Intanto governo e regioni tentano di arginare l’avanzata delle più contagiose varianti, in grado di spingere verso l’alto la curva epidemica che da settimane passeggia sul plateau. Un altipiano d’alta quota però, visto che ancora ieri i contagi erano 12.074 e i morti 369. Numeri che ci metterebbero poco a generare una 3ª ondata con un Rt in salita sopra il livello di guardia di uno. Lo sanno gli scienziati di Iss e Cts come l’ha capito bene il Governo, che ragiona su un cambio di passo del monitoraggio, rilevando i 21 parametri non più a livello regionale ma di singole province, in modo da far scattare automaticamente le zone rosse senza lasciare margini di discrezionalità ai governatori.

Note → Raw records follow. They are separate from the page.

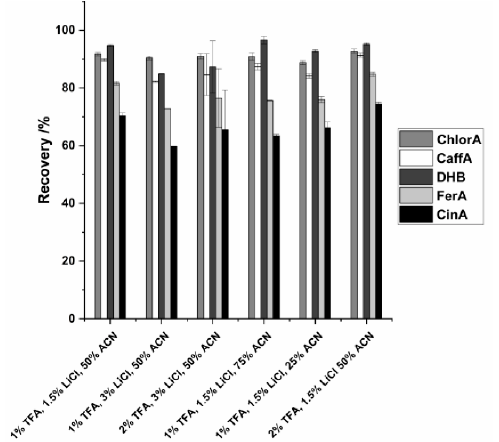
Figure 2. Analyte recovery results obtained from DSPE experiments with the poly(n-VIM/C 6 -bis- VIM) polymer with a monomer to crosslinker ratio of 11.50 to 1, by applying different eluting solutions. Standard deviations are given as error bars.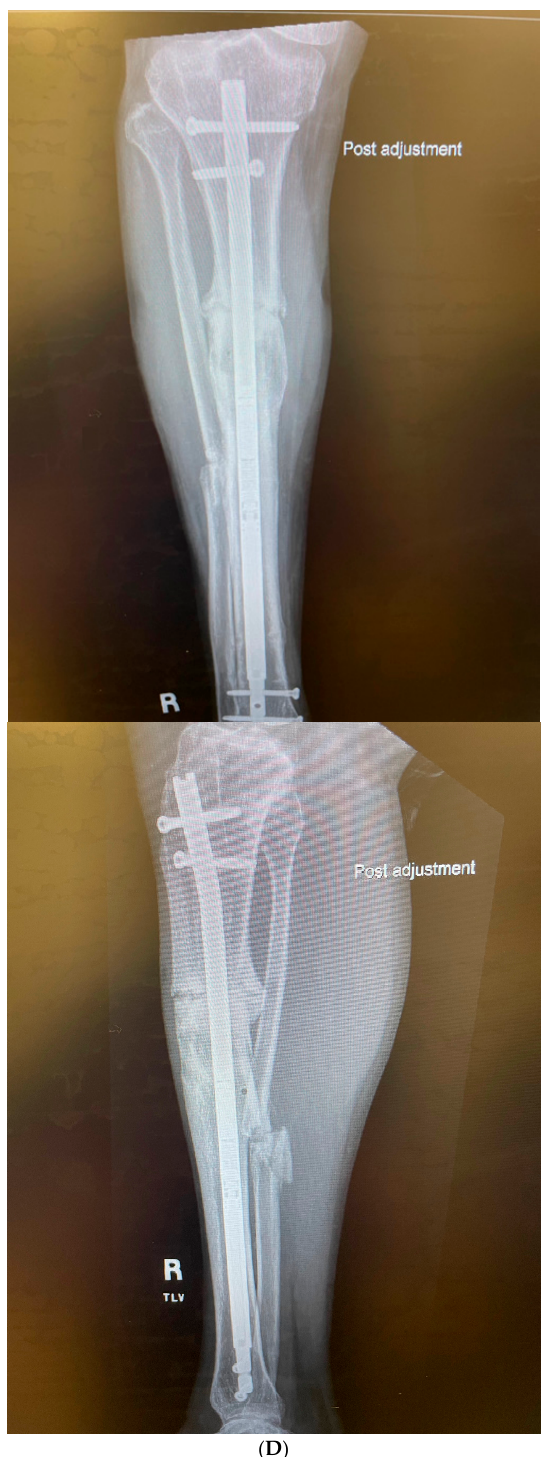
Figure 8. (A) Adult male with varus malunion deformity after a prior tibia fracture and nailing. ( B , C ) Patient underwent focal dome osteotomy with compression nailing using a magnetic motorized nail for early and subsequent nail compression. ( D ) Patient declined to follow-up after 12 weeks, citing absence of pain. Patient returned at 6 months at request of surgeon, still without pain. Magnetic nail recompressed. Patient lost to follow ‐ up after 6 months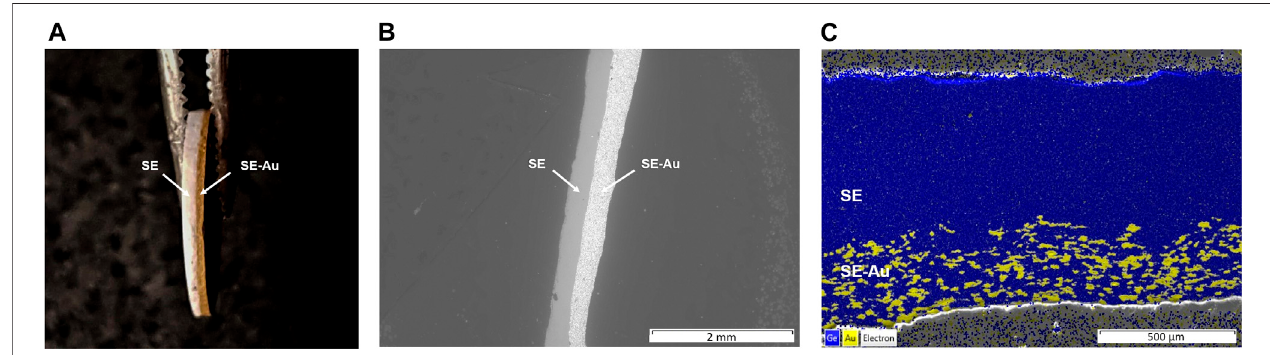
FIGURE2|(A) PictureofaSE-Au/SEstackaftercompletingsintering,calcinationandpolishingprocesses, (B) SEMmicrographofanLAGP-Au/LAGPstackcross section ( × 30), gold particles appear in light gray, (C) SEM micrograph and corresponding EDS analysis map of an LAGP-Au/LAGP stack cross section ( × 120), Au is represented in yellow, Ge in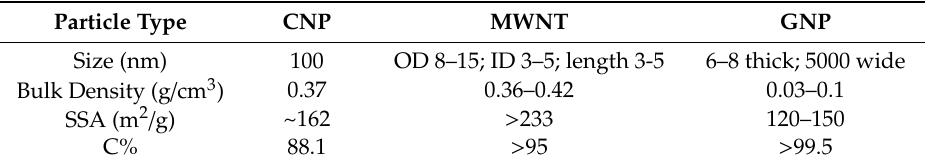
Table 1. Physical properties of carbon nanoparticles (SSA: specific surface area; OD: outer diameter; ID: inner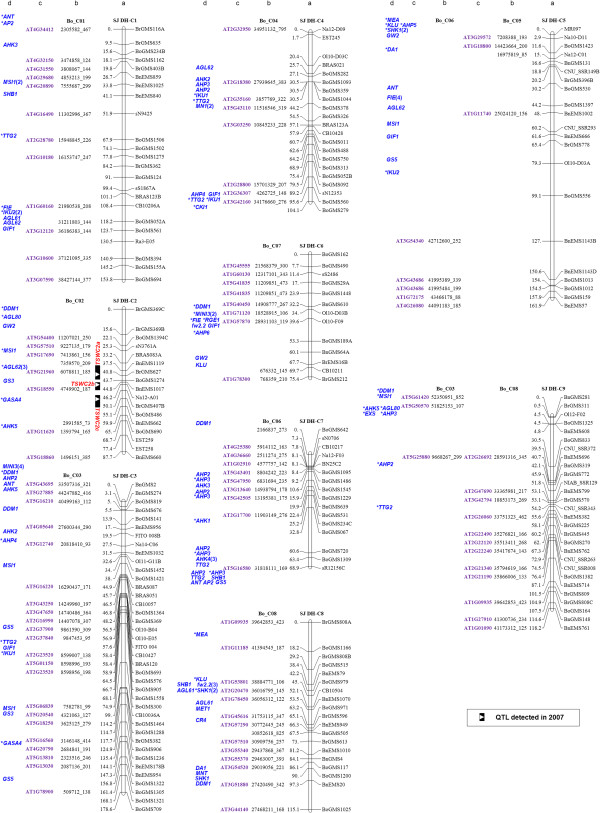
Seed weight/size gene distribution map of B. napus (C genome). Column a presents the genetic linkage groups of the SJ DH population. The nomenclature of LGs follows the rules proposed by the Multinational Brassica Genome Project [37]. Each of the LGs is represented with a vertical bar with the locus position (in cM) on the left and SSR loci names on the right. The QTLs information (peak, interval and name) of TSW were on the left-hand of the LGs. Column b lists the homologous colinear loci in B. rapa or B. oleracea. The numbers designate the physical position in B. rapa or B. oleracea chromosome with the length of amplification fragment. Column c is the Arabidopsis gene codes corresponding to the homologous loci. Column d lists the homologous genes of seed size or weight identified in B. rapa and B. oleracea. Genes that are in good fit into both Arabidopsis and B. rapa/B. oleracea physical positions are marked with asterisks. Numbers in brackets are the tandem repeat times of the tandem repeated genes.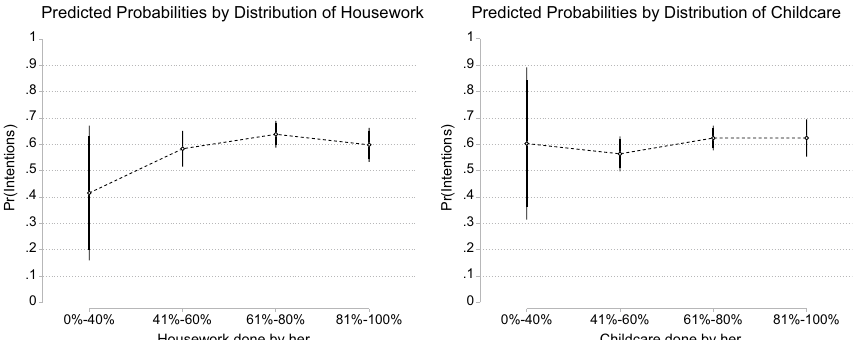
Fig. 8 Predicted probabilities of one-child mothers’ fertility intentions by housework/childcare distribution among mothers of children under 6. Error bars at 90% (thin) and 95% (thick). Models control for housework/ childcare duties done by other individuals, woman’s age, child’s age, migrant background, women’s attachment to the labour force, men’s labour force status, partners’ educational attainment, differences in educational attainment, partner’s children and partnership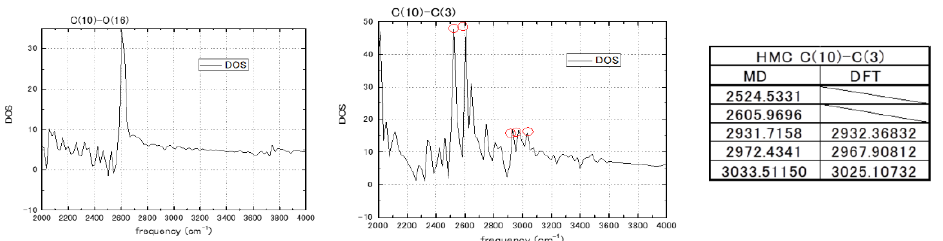
Figure 5. Spectral frequencies of the C(10)-C(3) and C(10)-O(16) bonds of hydroxymethylcytosine (HMC) (see Figure 3) calculated by MD outside of graphene pore (v z = 0) for the 2000–4000 cm − 1 frequency region. Comparison to the density functional theory (DFT) calculations of Raman frequencies.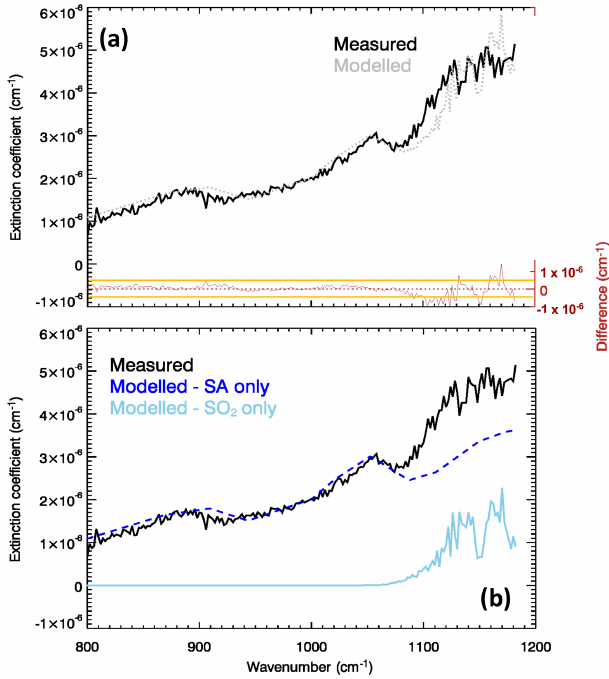
Figure 1. (a) Measured (solid black line) and modelled/fitted (dot- ted grey line) extinction coefficient of the Masaya volcano plume for the observation of 15 March 1998 at 17:06UTC. Residuals (modelled minus measured extinction coefficient) are also shown in red. Orange lines show the corresponding standard deviation √ ± 1 σ = 2 σ ext interval (here, excluding specific sys- residuals k plume , meas tematic spectroscopic errors transmitted from the SA laboratory has been considered conservatively equal measurements, σ k ext plume , mod to σ k ext ; details on the calculation of σ k ext are given in plume , meas plume , meas Appendix A). (b) Individual components of the modelled extinction coefficient due to SA (blue line) and SO 2 (sky blue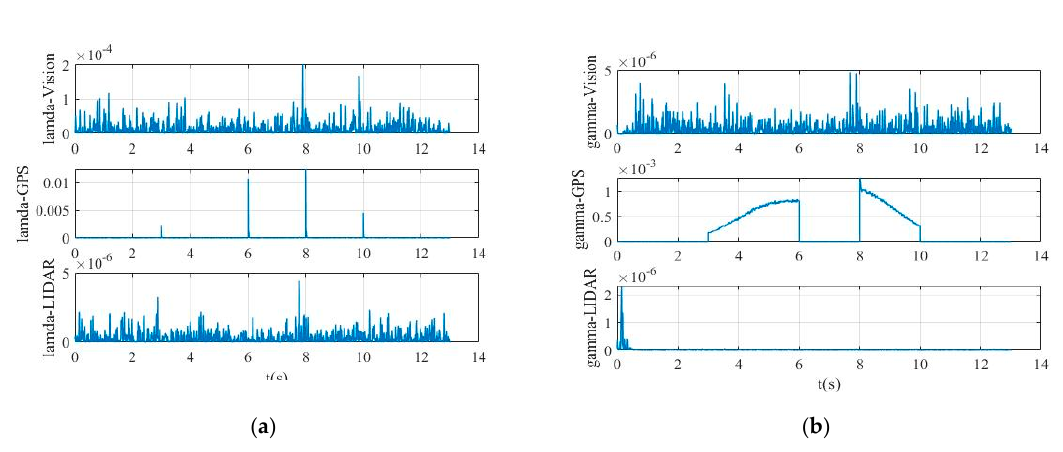
Figure 9. The changes of fault detection function for lateral positions based on: ( a ) double state chi-square detector; and ( b ) residuals chi-square detector.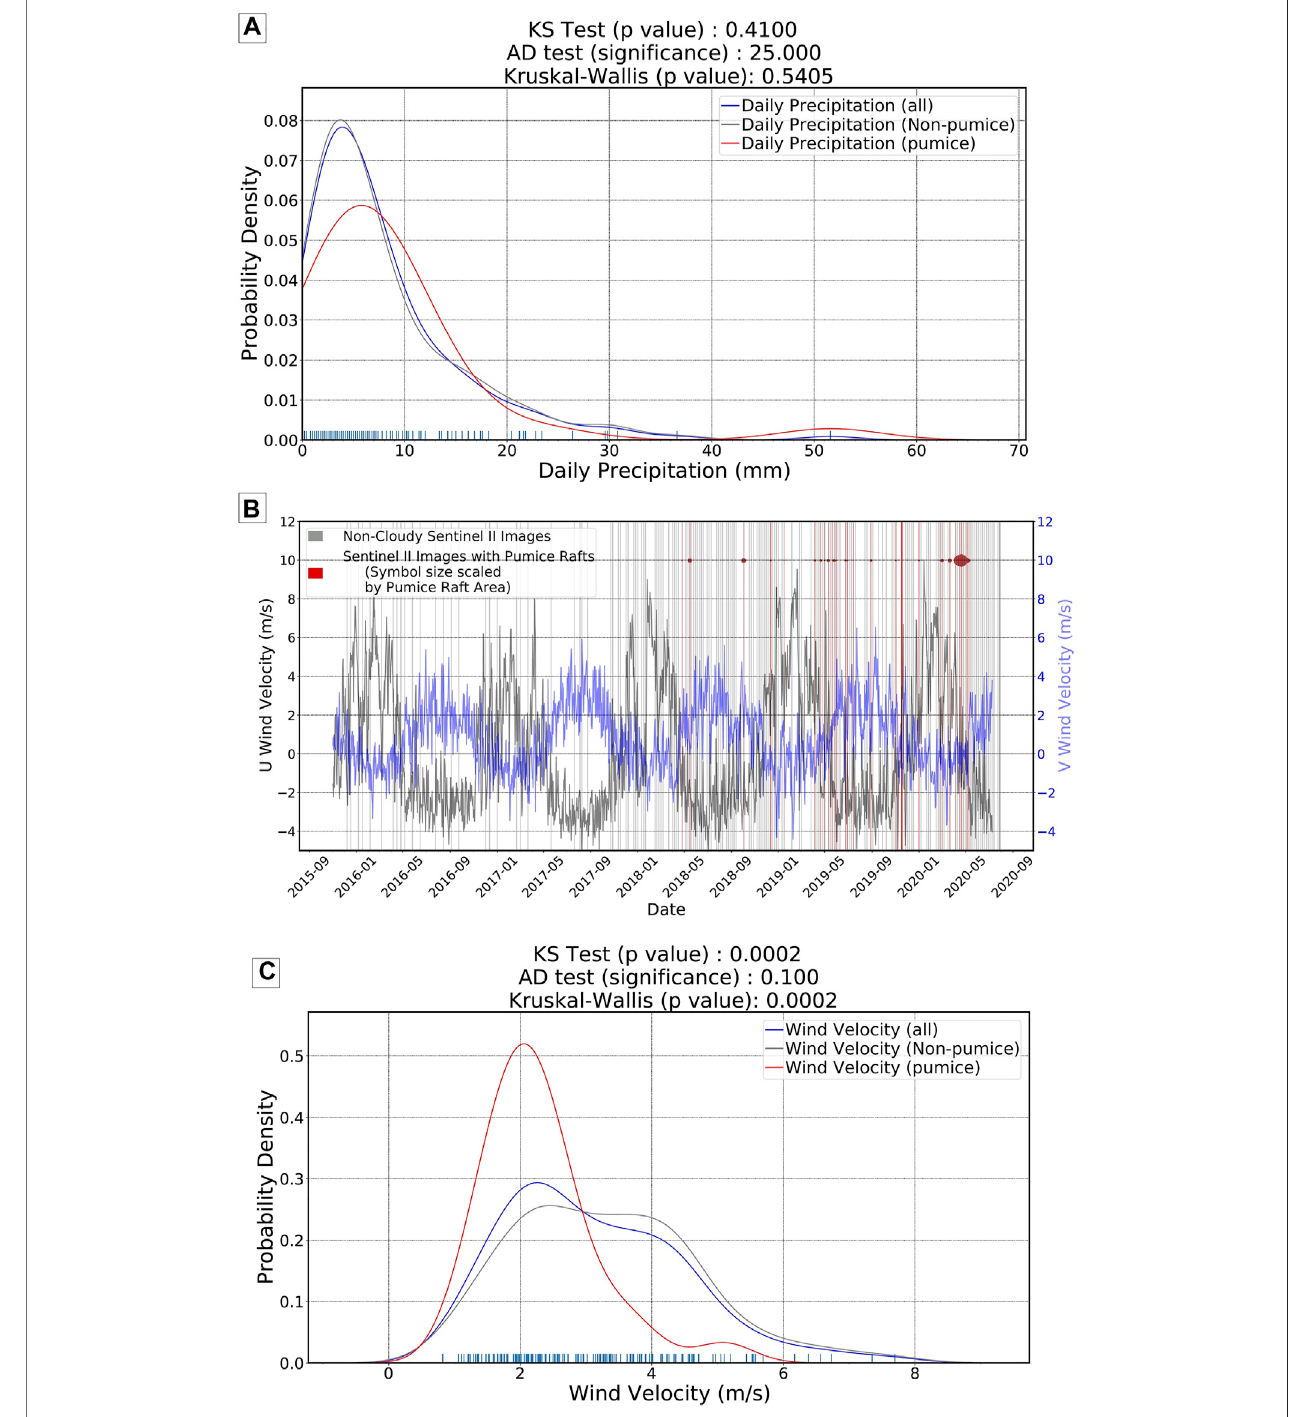
FIGURE 4 | (A) Probability density function for the daily precipitation in the Rabaul region (5 days rolling window) (B) Time series of daily wind directionality in the Rabaul region — U wind velocity is the eastward component of wind while the V wind velocity is the northward component (C) Probability density function for daily wind magnitude in the Rabaul region (5 days rolling window).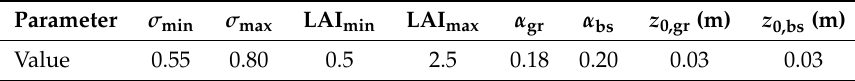
Table 1. Main land surface parameter values in TERRA representing the Falkenberg site. σ min and σ max are the minimum and maximum vegetation ratio, representing grass at rest and during the growing season. LAI min and LAI max are the respective values but for the leaf area index. The transitions between these values in spring and autumn are prescribed by a sinusoidal fit. α gr and α bs are the surface albedos for grass and bare soil, and z 0,gr and z 0,bs are the turbulent roughness lengths for grass and bare soil,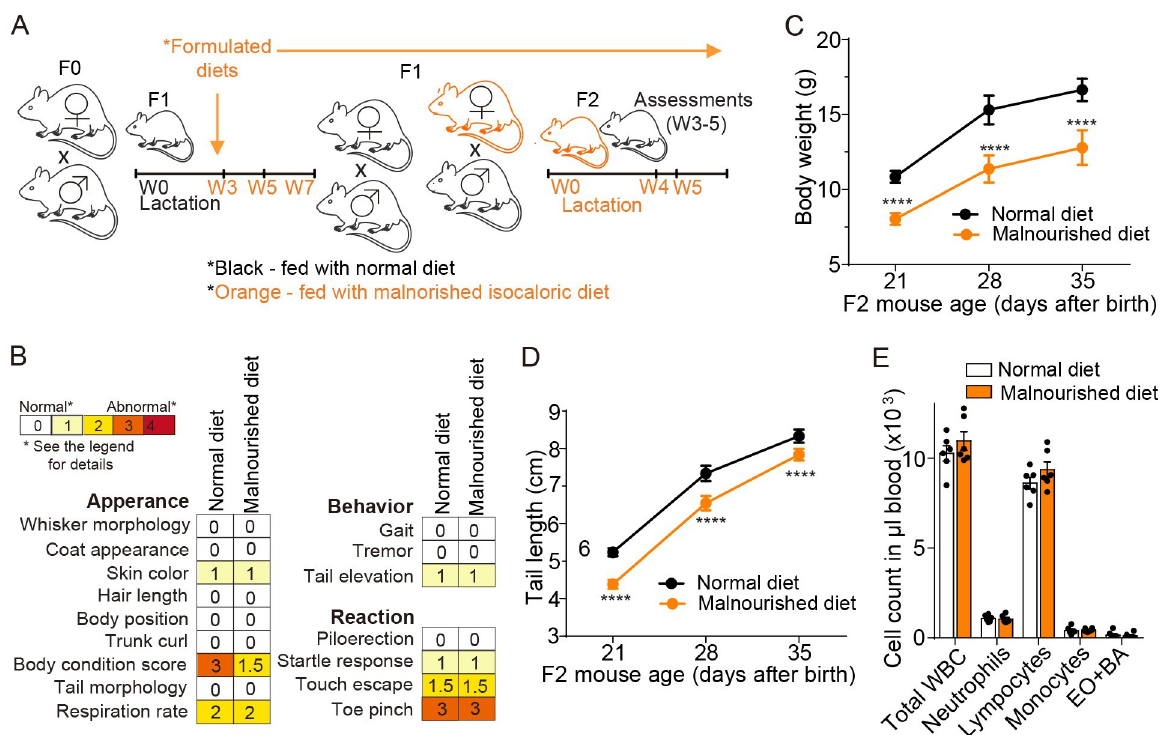
Fig 2. The establishment of a malnourished maternal vaccination model. A , Timelines of normal- and malnourished isocaloric diet-feeding and mating that were used in this study. Both F1 and F2 mice were fed normal and malnourished diets. See Table 1 for details. B , SHIRPAs on the 5 weeks-old F2 mice. See Table 2 for details. C , Bodyweight changes of normal and malnourished diet-fed F2 mice from week 3 to 5. D , Tail length changes of these F2 mice. E , Circulating leukocyte counts available in 1 μ l of peripheral blood of 5 weeks-old F2 mice. WBC, white blood cells. EO, eosinophils. BA, basophils. Lines and bars in C and D represent the mean ± standard deviation (SD), while the mean ± SEM is used for E. n = 13– 14 F2 mice per group for B-D. n = 6 F2 mice per group for E. ���� , p < 0.0001, relative to normal diet-fed F2 for C and D. Two-tailed unpaired t-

Ieri sera un vertice tra ministero della salute, Cts e Arcuri ha discusso su come tradurre in fatti l’invito di Draghi a fare presto sui vaccini. Primo nodo da sciogliere l’utilizzo del vaccino di AstraZeneca. Il ministero della Salute non ha nascosto la propria irritazione per l’atteggiamento ondivago dell’Aifa, che prima ha autorizzato l’antidoto di Oxford solo per gli under 55 sani, ora invece ha dato via libera anche per le persone tra i 55 e i 65 anni senza le malattie a rischio elencate dal piano vaccini. «Così abbiamo finito per inculcare l’idea che il vaccino non sia utile» è il parere di uno dei dirigenti ministeriali. Per questo si pensa ora di lasciare agli over 55 libertà di scelta, fermo restando che chi rifiuta oggi Astrazeneca dovrà mettersi in coda per farsi inoculare poi un altro antidoto. Smontate le primule di Arcuri bisognerà poi individuare gli spazi alternativi per somministrare i vaccini: compito che spetterà al commissario, dove le regioni non abbiano provveduto da se.